**TASK STATEMENT**.
In the entries below, find each line with the word "avec" and return it.

[Opening EXERCISE INPUT section]

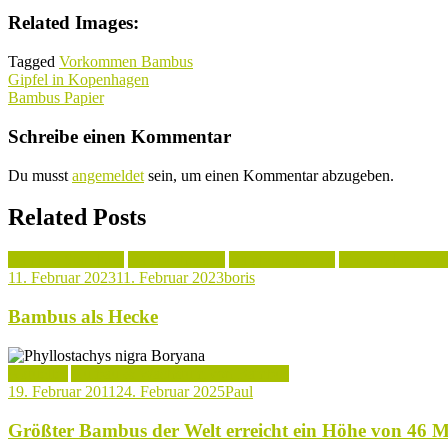
Related Images:
Tagged
Vorkommen Bambus
Beitragsnavigation
Gipfel in Kopenhagen
Bambus Papier
Schreibe einen Kommentar
Du musst
angemeldet
sein, um einen Kommentar abzugeben.
Related Posts
Bambus Standorte
Bambushecken
Bambuspflanzen
Verwendung vo
11. Februar 2023
11. Februar 2023
boris
Bambus als Hecke
Aktuelles
Aufbau & Wachstum von Bambus
19. Februar 2011
24. Februar 2025
Paul
Größter Bambus der Welt erreicht ein Höhe von 46 M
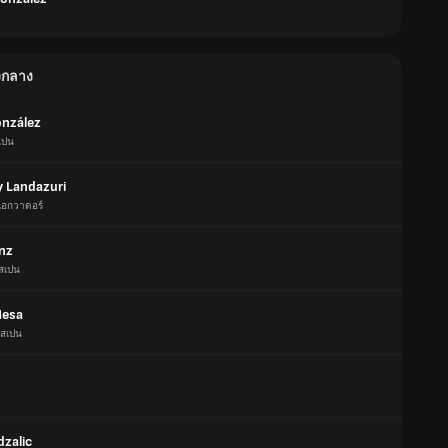
องกลาง
onzález
เปน
 Landazuri
เอกวาดอร์
anz
สเปน
Mesa
สเปน
dzalic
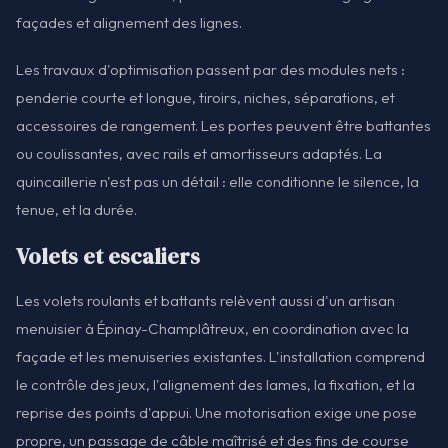
façades et alignement des lignes.
Les travaux d'optimisation passent par des modules nets :
penderie courte et longue, tiroirs, niches, séparations, et
accessoires de rangement. Les portes peuvent être battantes
ou coulissantes, avec rails et amortisseurs adaptés. La
quincaillerie n'est pas un détail : elle conditionne le silence, la
tenue, et la durée.
Volets et escaliers
Les volets roulants et battants relèvent aussi d'un artisan
menuisier à Épinay-Champlâtreux, en coordination avec la
façade et les menuiseries existantes. L'installation comprend
le contrôle des jeux, l'alignement des lames, la fixation, et la
reprise des points d'appui. Une motorisation exige une pose
propre, un passage de câble maîtrisé et des fins de course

[Closing EXERCISE INPUT section]

**TASK RESULT**.
ou coulissantes, avec rails et amortisseurs adaptés. La
menuisier à Épinay-Champlâtreux, en coordination avec la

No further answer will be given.